Exercise brief >>
Between the lines holding "Инфографика" and "часы выпадения снега наблюдается значительное", inclusive, switch "водители" to "автомобилисты" and reproduce only those lines with everything else unchanged.
%%
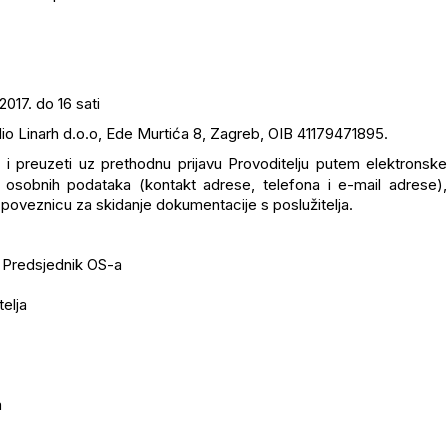
2017. do 16 sati
udio Linarh d.o.o, Ede Murtića 8, Zagreb, OIB 41179471895.
i preuzeti uz prethodnu prijavu Provoditelju putem elektronske
 osobnih podataka (kontakt adrese, telefona i e-mail adrese),
l poveznicu za skidanje dokumentacije s poslužitelja.
a, Predsjednik OS-a
telja
a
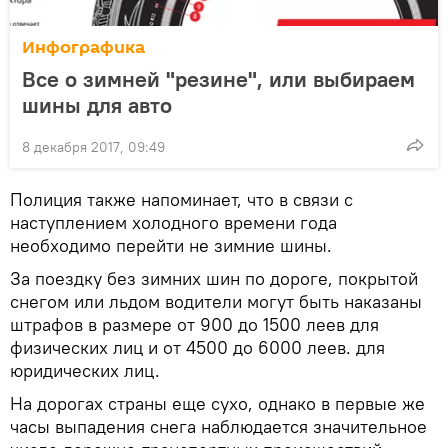
Инфографика
Все о зимней "резине", или выбираем
шины для авто
8 декабря 2017, 09:49
Полиция также напоминает, что в связи с
наступлением холодного времени года
необходимо перейти не зимние шины.
За поездку без зимних шин по дороге, покрытой
снегом или льдом водители могут быть наказаны
штрафов в размере от 900 до 1500 леев для
физических лиц и от 4500 до 6000 леев. для
юридических лиц.
На дорогах страны еще сухо, однако в первые же
часы выпадения снега наблюдается значительное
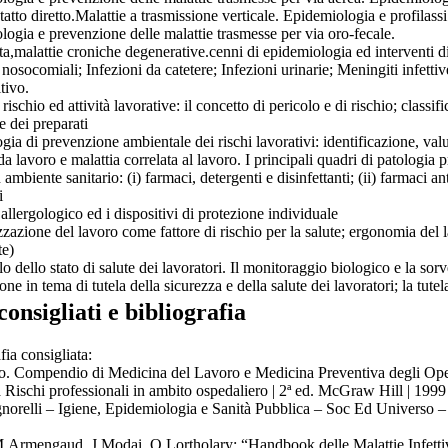
tatto diretto.Malattie a trasmissione verticale. Epidemiologia e profilassi
ogia e prevenzione delle malattie trasmesse per via oro-fecale.
vita,malattie croniche degenerative.cenni di epidemiologia ed interventi di
 nosocomiali; Infezioni da catetere; Infezioni urinarie; Meningiti infettiv
tivo.
 rischio ed attività lavorative: il concetto di pericolo e di rischio; classifi
e dei preparati
ia di prevenzione ambientale dei rischi lavorativi: identificazione, valut
da lavoro e malattia correlata al lavoro. I principali quadri di patologia p
n ambiente sanitario: (i) farmaci, detergenti e disinfettanti; (ii) farmaci ant
i
o allergologico ed i dispositivi di protezione individuale
zazione del lavoro come fattore di rischio per la salute; ergonomia del 
te)
llo dello stato di salute dei lavoratori. Il monitoraggio biologico e la sor
ne in tema di tutela della sicurezza e della salute dei lavoratori; la tutela
consigliati e bibliografia
fia consigliata:
o. Compendio di Medicina del Lavoro e Medicina Preventiva degli Opera
Rischi professionali in ambito ospedaliero | 2ª ed. McGraw Hill | 1999
gnorelli – Igiene, Epidemiologia e Sanità Pubblica – Soc Ed Universo
M.Armengaud, J.Modai, O.Lortholary: “Handbook delle Malattie Infetti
%%
Written answer >>
Инфографика
Все о зимней "резине", или выбираем
шины для авто
8 декабря 2017, 09:49
Полиция также напоминает, что в связи с
наступлением холодного времени года
необходимо перейти не зимние шины.
За поездку без зимних шин по дороге, покрытой
снегом или льдом автомобилисты могут быть наказаны
штрафов в размере от 900 до 1500 леев для
физических лиц и от 4500 до 6000 леев. для
юридических лиц.
На дорогах страны еще сухо, однако в первые же
часы выпадения снега наблюдается значительное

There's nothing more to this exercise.